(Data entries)
____________________
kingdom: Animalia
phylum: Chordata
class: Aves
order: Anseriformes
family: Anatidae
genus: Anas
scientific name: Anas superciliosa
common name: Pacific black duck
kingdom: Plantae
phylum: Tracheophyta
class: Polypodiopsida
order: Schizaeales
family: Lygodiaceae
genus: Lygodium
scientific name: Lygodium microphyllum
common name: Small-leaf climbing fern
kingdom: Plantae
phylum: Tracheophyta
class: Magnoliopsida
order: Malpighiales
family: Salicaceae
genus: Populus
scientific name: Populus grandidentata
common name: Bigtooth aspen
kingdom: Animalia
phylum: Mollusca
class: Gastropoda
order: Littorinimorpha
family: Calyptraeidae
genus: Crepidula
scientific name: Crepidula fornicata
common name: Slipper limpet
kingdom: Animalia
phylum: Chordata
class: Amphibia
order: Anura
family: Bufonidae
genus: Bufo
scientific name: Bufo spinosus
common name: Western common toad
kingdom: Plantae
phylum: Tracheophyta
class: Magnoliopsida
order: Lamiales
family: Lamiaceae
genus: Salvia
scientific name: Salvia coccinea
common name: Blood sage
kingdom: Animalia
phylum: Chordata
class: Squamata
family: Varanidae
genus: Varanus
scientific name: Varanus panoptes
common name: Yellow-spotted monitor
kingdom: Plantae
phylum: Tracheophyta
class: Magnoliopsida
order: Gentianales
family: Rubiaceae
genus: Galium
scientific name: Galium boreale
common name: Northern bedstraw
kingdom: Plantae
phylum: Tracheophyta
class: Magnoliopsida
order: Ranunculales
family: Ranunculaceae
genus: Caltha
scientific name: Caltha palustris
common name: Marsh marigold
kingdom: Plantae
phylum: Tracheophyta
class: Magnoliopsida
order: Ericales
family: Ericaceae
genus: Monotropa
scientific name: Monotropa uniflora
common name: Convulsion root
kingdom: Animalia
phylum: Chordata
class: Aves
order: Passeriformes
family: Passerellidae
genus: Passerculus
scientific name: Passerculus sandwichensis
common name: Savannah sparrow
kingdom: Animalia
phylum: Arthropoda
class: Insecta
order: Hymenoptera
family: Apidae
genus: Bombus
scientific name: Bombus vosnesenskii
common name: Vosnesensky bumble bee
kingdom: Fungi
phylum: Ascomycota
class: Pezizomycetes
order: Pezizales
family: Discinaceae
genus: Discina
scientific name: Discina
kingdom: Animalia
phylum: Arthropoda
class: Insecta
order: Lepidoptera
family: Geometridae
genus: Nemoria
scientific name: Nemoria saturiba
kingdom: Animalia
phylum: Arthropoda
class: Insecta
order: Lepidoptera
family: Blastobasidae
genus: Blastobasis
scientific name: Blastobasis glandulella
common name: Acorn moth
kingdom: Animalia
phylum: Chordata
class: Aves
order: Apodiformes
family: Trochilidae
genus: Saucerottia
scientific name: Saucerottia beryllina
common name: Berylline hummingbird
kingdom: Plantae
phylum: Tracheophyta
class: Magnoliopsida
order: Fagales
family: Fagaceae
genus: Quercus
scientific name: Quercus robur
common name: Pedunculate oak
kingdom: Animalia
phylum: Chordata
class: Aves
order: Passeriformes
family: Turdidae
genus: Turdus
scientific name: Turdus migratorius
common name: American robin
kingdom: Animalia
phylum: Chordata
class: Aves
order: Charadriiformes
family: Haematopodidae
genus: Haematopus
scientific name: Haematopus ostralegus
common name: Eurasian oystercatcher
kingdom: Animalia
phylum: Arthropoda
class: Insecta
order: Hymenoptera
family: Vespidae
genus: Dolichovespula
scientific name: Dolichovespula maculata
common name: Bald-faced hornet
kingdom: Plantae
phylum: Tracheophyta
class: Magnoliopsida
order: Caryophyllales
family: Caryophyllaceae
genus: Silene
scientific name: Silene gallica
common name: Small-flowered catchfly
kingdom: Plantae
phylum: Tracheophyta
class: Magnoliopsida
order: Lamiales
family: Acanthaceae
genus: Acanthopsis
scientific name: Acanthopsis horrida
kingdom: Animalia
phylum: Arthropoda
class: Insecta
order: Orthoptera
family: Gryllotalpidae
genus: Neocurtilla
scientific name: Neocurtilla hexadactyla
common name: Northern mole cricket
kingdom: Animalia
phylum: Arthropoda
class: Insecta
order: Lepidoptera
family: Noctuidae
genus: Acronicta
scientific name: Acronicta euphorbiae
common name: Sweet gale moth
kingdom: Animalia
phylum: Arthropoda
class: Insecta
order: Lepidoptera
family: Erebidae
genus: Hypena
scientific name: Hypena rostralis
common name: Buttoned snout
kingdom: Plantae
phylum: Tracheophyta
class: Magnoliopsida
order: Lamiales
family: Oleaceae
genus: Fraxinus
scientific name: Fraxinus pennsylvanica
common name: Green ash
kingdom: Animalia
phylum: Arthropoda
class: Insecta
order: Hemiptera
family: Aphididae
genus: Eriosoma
____________________
Rewrite the lines of the data above, substituting "vernacular name" for every "common name" and keeping everything else the same.

kingdom: Animalia
phylum: Chordata
class: Aves
order: Anseriformes
family: Anatidae
genus: Anas
scientific name: Anas superciliosa
vernacular name: Pacific black duck
kingdom: Plantae
phylum: Tracheophyta
class: Polypodiopsida
order: Schizaeales
family: Lygodiaceae
genus: Lygodium
scientific name: Lygodium microphyllum
vernacular name: Small-leaf climbing fern
kingdom: Plantae
phylum: Tracheophyta
class: Magnoliopsida
order: Malpighiales
family: Salicaceae
genus: Populus
scientific name: Populus grandidentata
vernacular name: Bigtooth aspen
kingdom: Animalia
phylum: Mollusca
class: Gastropoda
order: Littorinimorpha
family: Calyptraeidae
genus: Crepidula
scientific name: Crepidula fornicata
vernacular name: Slipper limpet
kingdom: Animalia
phylum: Chordata
class: Amphibia
order: Anura
family: Bufonidae
genus: Bufo
scientific name: Bufo spinosus
vernacular name: Western common toad
kingdom: Plantae
phylum: Tracheophyta
class: Magnoliopsida
order: Lamiales
family: Lamiaceae
genus: Salvia
scientific name: Salvia coccinea
vernacular name: Blood sage
kingdom: Animalia
phylum: Chordata
class: Squamata
family: Varanidae
genus: Varanus
scientific name: Varanus panoptes
vernacular name: Yellow-spotted monitor
kingdom: Plantae
phylum: Tracheophyta
class: Magnoliopsida
order: Gentianales
family: Rubiaceae
genus: Galium
scientific name: Galium boreale
vernacular name: Northern bedstraw
kingdom: Plantae
phylum: Tracheophyta
class: Magnoliopsida
order: Ranunculales
family: Ranunculaceae
genus: Caltha
scientific name: Caltha palustris
vernacular name: Marsh marigold
kingdom: Plantae
phylum: Tracheophyta
class: Magnoliopsida
order: Ericales
family: Ericaceae
genus: Monotropa
scientific name: Monotropa uniflora
vernacular name: Convulsion root
kingdom: Animalia
phylum: Chordata
class: Aves
order: Passeriformes
family: Passerellidae
genus: Passerculus
scientific name: Passerculus sandwichensis
vernacular name: Savannah sparrow
kingdom: Animalia
phylum: Arthropoda
class: Insecta
order: Hymenoptera
family: Apidae
genus: Bombus
scientific name: Bombus vosnesenskii
vernacular name: Vosnesensky bumble bee
kingdom: Fungi
phylum: Ascomycota
class: Pezizomycetes
order: Pezizales
family: Discinaceae
genus: Discina
scientific name: Discina
kingdom: Animalia
phylum: Arthropoda
class: Insecta
order: Lepidoptera
family: Geometridae
genus: Nemoria
scientific name: Nemoria saturiba
kingdom: Animalia
phylum: Arthropoda
class: Insecta
order: Lepidoptera
family: Blastobasidae
genus: Blastobasis
scientific name: Blastobasis glandulella
vernacular name: Acorn moth
kingdom: Animalia
phylum: Chordata
class: Aves
order: Apodiformes
family: Trochilidae
genus: Saucerottia
scientific name: Saucerottia beryllina
vernacular name: Berylline hummingbird
kingdom: Plantae
phylum: Tracheophyta
class: Magnoliopsida
order: Fagales
family: Fagaceae
genus: Quercus
scientific name: Quercus robur
vernacular name: Pedunculate oak
kingdom: Animalia
phylum: Chordata
class: Aves
order: Passeriformes
family: Turdidae
genus: Turdus
scientific name: Turdus migratorius
vernacular name: American robin
kingdom: Animalia
phylum: Chordata
class: Aves
order: Charadriiformes
family: Haematopodidae
genus: Haematopus
scientific name: Haematopus ostralegus
vernacular name: Eurasian oystercatcher
kingdom: Animalia
phylum: Arthropoda
class: Insecta
order: Hymenoptera
family: Vespidae
genus: Dolichovespula
scientific name: Dolichovespula maculata
vernacular name: Bald-faced hornet
kingdom: Plantae
phylum: Tracheophyta
class: Magnoliopsida
order: Caryophyllales
family: Caryophyllaceae
genus: Silene
scientific name: Silene gallica
vernacular name: Small-flowered catchfly
kingdom: Plantae
phylum: Tracheophyta
class: Magnoliopsida
order: Lamiales
family: Acanthaceae
genus: Acanthopsis
scientific name: Acanthopsis horrida
kingdom: Animalia
phylum: Arthropoda
class: Insecta
order: Orthoptera
family: Gryllotalpidae
genus: Neocurtilla
scientific name: Neocurtilla hexadactyla
vernacular name: Northern mole cricket
kingdom: Animalia
phylum: Arthropoda
class: Insecta
order: Lepidoptera
family: Noctuidae
genus: Acronicta
scientific name: Acronicta euphorbiae
vernacular name: Sweet gale moth
kingdom: Animalia
phylum: Arthropoda
class: Insecta
order: Lepidoptera
family: Erebidae
genus: Hypena
scientific name: Hypena rostralis
vernacular name: Buttoned snout
kingdom: Plantae
phylum: Tracheophyta
class: Magnoliopsida
order: Lamiales
family: Oleaceae
genus: Fraxinus
scientific name: Fraxinus pennsylvanica
vernacular name: Green ash
kingdom: Animalia
phylum: Arthropoda
class: Insecta
order: Hemiptera
family: Aphididae
genus: Eriosoma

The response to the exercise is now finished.